### PROBLEMS TO WORK ON
A. In the RNA sequencing methods excerpt below, what FPKM value defined a gene as detected in a sample?
B. Write the next few sentences of the RNA sequencing methods excerpt below, continuing from its last sentence.

### DOCUMENT EXCERPT

· · · · ·

FASTQ files generated from the Illumina HiSeq2000 were mapped to the human genome using TopHat software (version 2.0.8) and Bowtie (version 2.1.0; ref. 11), and Cufflinks software (12) was used to generate FPKM values. Genes were filtered to determine if they were detected (defined as FPKM > 1) in each sample. First, we analyzed the distribution of detected genes, and observed a peak of genes that were detected in 80% or more of the samples (Supplementary Fig. S4). To avoid excluding those genes that were not expressed in one of the two groups, we elected to retain genes detected in either 80% of BCR or 80% of non-BCR samples. Genes that were detected in 80% of BCR samples or 80% of non-BCR samples included a set of 5,265 protein-coding or noncoding genes for further analysis. Duplicates from six patient samples were removed, and three patients had incomplete clinical data on PSA and pathologic stage, leaving 97 samples for biomarker analysis.

· · · · ·

### EXCERPTED RECORDS
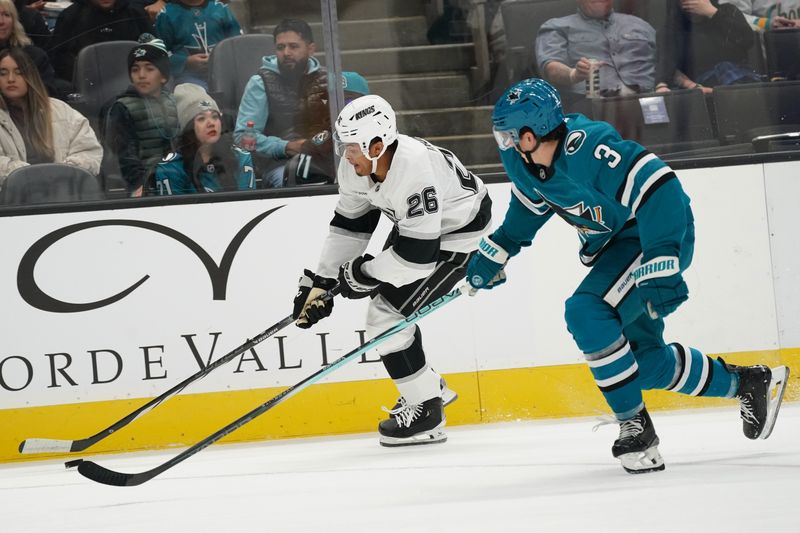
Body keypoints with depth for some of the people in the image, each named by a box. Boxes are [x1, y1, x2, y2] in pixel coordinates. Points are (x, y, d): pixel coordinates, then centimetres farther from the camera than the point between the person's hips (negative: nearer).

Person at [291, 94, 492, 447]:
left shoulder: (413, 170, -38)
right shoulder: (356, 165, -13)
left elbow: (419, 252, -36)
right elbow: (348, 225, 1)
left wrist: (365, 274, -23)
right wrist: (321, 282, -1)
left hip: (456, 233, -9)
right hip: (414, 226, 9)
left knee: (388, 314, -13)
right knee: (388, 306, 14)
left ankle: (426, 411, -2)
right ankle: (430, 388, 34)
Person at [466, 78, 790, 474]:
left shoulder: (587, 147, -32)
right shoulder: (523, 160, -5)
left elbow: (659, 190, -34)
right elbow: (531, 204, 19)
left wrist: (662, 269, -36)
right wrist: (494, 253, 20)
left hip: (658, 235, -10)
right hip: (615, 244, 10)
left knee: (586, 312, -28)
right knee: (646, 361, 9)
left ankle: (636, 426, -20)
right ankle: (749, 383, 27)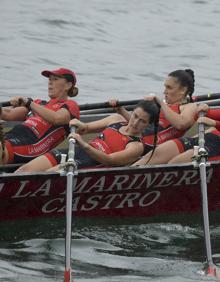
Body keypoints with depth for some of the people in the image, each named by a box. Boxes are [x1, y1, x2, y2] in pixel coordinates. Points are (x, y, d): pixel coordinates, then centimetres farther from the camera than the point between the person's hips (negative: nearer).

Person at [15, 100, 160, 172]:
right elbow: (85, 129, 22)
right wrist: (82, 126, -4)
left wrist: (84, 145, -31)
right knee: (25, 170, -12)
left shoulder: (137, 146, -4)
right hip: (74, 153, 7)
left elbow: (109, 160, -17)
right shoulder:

· · · · ·

### ANSWERS TO THE EXERCISE
A. A gene was defined as detected when its FPKM was greater than 1.

B.
Using the set of 5,265 genes from 97 samples, we built a 24-gene prediction model using a preselection step and a lasso Cox PH model (Table 1), and the final prediction model was built to include the predictive score based on this panel of 24 markers as well as the relevant clinical biomarkers, including pathologic stage, PSA, Gleason score, surgical margin status, and age (Table 2). For comparison, we also built a prediction model using only clinical information, namely, pathologic stage, PSA, Gleason score, surgical margin status, and age, through fitting a Cox PH model (Supplementary Table S4). We then performed log-rank tests to compare BCR between the low-risk (good score) and high-risk (poor score) groups with clinical variables only (Fig. 3A and B), and with both clinical parameters and RNAseq data (Fig. 3C and D). The Kaplan–Meier analysis (Fig. 3A and C) demonstrated that these markers could significantly discriminate patients at higher and lower risk of recurrence by the log-rank test (P = 1.45e−21) in our training data, more significant than using clinical variables alone (P = 5.39e−8). The improvements of the full model in Table 2 over the model using only clinical parameters in prediction as measured by IDI, NRI, and median improvement in risk score for censored survival outcomes (18) were all statistically significant (Table 3).

Figure 3.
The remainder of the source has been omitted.